Segment Start: Information provided

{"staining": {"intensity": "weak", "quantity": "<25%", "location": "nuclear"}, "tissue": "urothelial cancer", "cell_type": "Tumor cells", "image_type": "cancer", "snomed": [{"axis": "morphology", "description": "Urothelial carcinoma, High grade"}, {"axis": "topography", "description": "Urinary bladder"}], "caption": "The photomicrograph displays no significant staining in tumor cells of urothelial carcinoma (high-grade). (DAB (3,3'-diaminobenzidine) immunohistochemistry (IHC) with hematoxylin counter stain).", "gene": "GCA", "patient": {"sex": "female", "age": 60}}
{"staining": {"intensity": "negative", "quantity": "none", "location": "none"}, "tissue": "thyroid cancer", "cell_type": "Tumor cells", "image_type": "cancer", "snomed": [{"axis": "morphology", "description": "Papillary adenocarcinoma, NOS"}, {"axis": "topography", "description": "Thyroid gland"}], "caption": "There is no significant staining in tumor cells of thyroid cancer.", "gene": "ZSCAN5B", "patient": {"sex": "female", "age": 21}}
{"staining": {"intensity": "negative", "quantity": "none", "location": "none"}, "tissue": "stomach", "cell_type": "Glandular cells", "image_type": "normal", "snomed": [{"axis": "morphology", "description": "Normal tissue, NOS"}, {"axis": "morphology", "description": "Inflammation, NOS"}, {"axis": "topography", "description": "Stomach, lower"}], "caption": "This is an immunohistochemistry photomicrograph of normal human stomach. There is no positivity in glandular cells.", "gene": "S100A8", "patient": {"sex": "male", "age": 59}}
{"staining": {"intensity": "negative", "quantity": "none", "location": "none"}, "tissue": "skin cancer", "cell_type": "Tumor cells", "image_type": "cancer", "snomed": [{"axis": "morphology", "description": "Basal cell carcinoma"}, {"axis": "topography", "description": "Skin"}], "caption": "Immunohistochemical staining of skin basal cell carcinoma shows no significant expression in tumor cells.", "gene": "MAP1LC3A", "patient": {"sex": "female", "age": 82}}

Segment End: Information provided

● **What this task involves**: Each line of the data is to be restated exactly.

● **Solution to this exercise**:
{"staining": {"intensity": "weak", "quantity": "<25%", "location": "nuclear"}, "tissue": "urothelial cancer", "cell_type": "Tumor cells", "image_type": "cancer", "snomed": [{"axis": "morphology", "description": "Urothelial carcinoma, High grade"}, {"axis": "topography", "description": "Urinary bladder"}], "caption": "The photomicrograph displays no significant staining in tumor cells of urothelial carcinoma (high-grade). (DAB (3,3'-diaminobenzidine) immunohistochemistry (IHC) with hematoxylin counter stain).", "gene": "GCA", "patient": {"sex": "female", "age": 60}}
{"staining": {"intensity": "negative", "quantity": "none", "location": "none"}, "tissue": "thyroid cancer", "cell_type": "Tumor cells", "image_type": "cancer", "snomed": [{"axis": "morphology", "description": "Papillary adenocarcinoma, NOS"}, {"axis": "topography", "description": "Thyroid gland"}], "caption": "There is no significant staining in tumor cells of thyroid cancer.", "gene": "ZSCAN5B", "patient": {"sex": "female", "age": 21}}
{"staining": {"intensity": "negative", "quantity": "none", "location": "none"}, "tissue": "stomach", "cell_type": "Glandular cells", "image_type": "normal", "snomed": [{"axis": "morphology", "description": "Normal tissue, NOS"}, {"axis": "morphology", "description": "Inflammation, NOS"}, {"axis": "topography", "description": "Stomach, lower"}], "caption": "This is an immunohistochemistry photomicrograph of normal human stomach. There is no positivity in glandular cells.", "gene": "S100A8", "patient": {"sex": "male", "age": 59}}
{"staining": {"intensity": "negative", "quantity": "none", "location": "none"}, "tissue": "skin cancer", "cell_type": "Tumor cells", "image_type": "cancer", "snomed": [{"axis": "morphology", "description": "Basal cell carcinoma"}, {"axis": "topography", "description": "Skin"}], "caption": "Immunohistochemical staining of skin basal cell carcinoma shows no significant expression in tumor cells.", "gene": "MAP1LC3A", "patient": {"sex": "female", "age": 82}}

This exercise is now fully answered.